Would you set down the data that follows, word for word, without any pictures?

——————

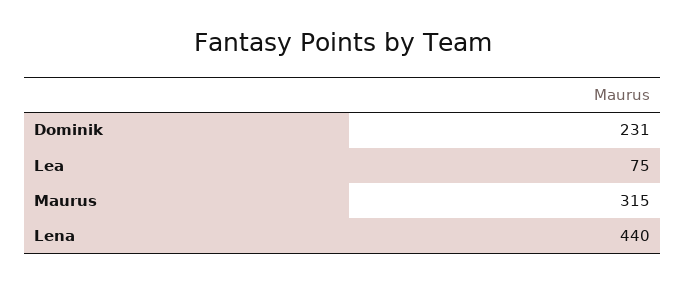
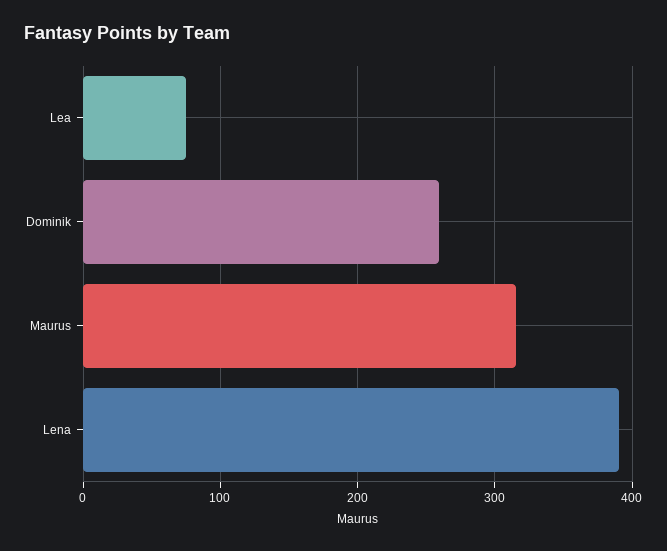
  {
-   "Dominik": 231,
+   "Dominik": 260,
    "Lea": 75,
    "Maurus": 315,
-   "Lena": 440
+   "Lena": 390
  }

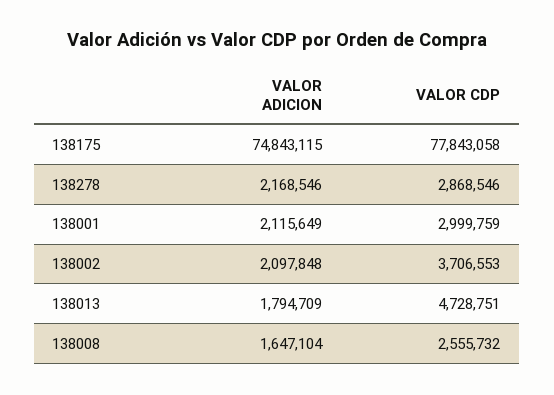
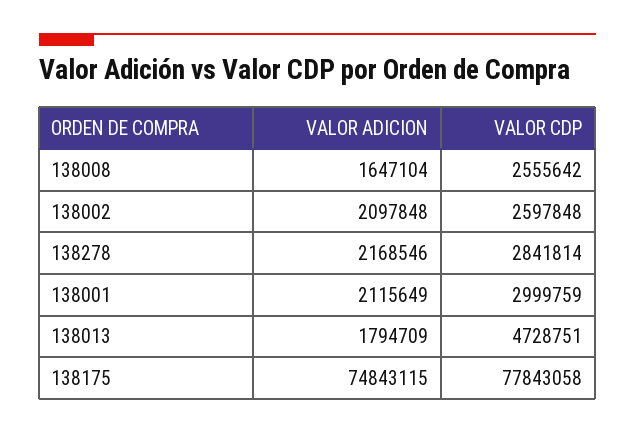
  {
    "VALOR ADICION": {
      "138175": 74843115,
      "138278": 2168546,
      "138001": 2115649,
      "138002": 2097848,
      "138013": 1794709,
      "138008": 1647104
    },
    "VALOR CDP": {
      "138175": 77843058,
-     "138278": 2868546,
+     "138278": 2841814,
      "138001": 2999759,
-     "138002": 3706553,
+     "138002": 2597848,
      "138013": 4728751,
-     "138008": 2555732
+     "138008": 2555642
    }
  }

——————

Output of the task:
  {
-   "Dominik": 231,
+   "Dominik": 260,
    "Lea": 75,
    "Maurus": 315,
-   "Lena": 440
+   "Lena": 390
  }

  {
    "VALOR ADICION": {
      "138175": 74843115,
      "138278": 2168546,
      "138001": 2115649,
      "138002": 2097848,
      "138013": 1794709,
      "138008": 1647104
    },
    "VALOR CDP": {
      "138175": 77843058,
-     "138278": 2868546,
+     "138278": 2841814,
      "138001": 2999759,
-     "138002": 3706553,
+     "138002": 2597848,
      "138013": 4728751,
-     "138008": 2555732
+     "138008": 2555642
    }
  }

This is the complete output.